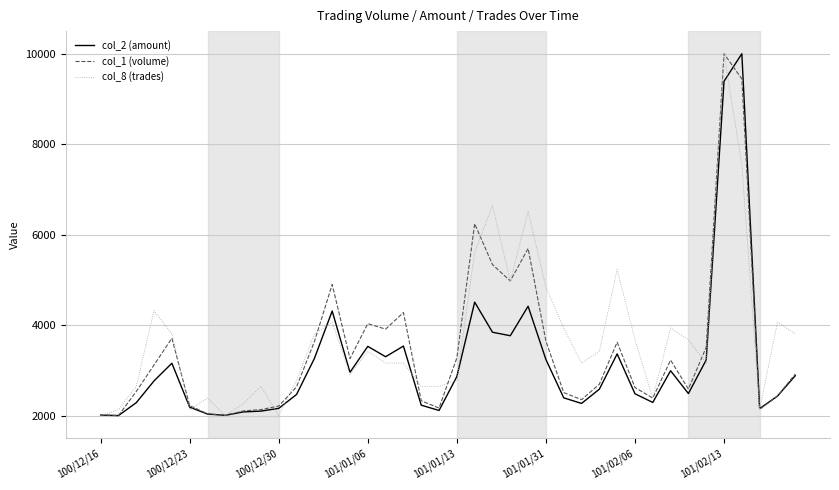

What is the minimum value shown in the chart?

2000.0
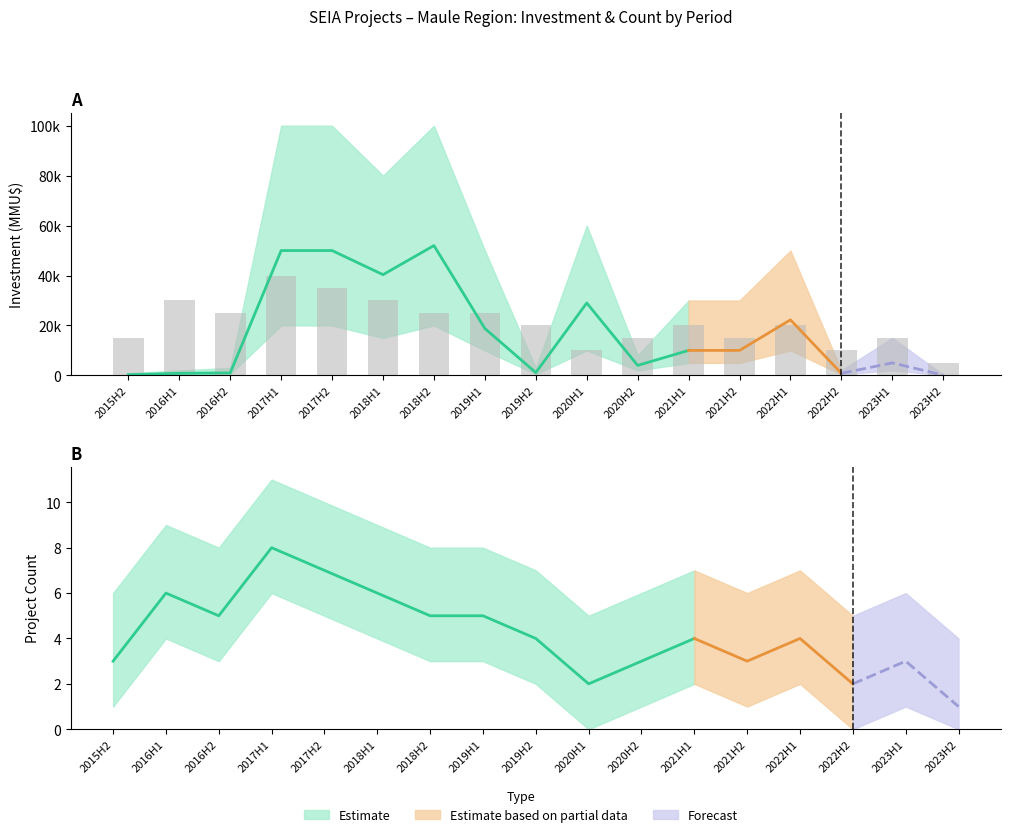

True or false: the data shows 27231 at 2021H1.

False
============================================================
What you should do | Rewrite these records with every "value" swapped for "figure" and everything else unchanged, leaving out the pictures.

Exercise answer |
What is the minimum figure shown in the chart?

2000.0

True or false: the data shows 27231 at 2021H1.

False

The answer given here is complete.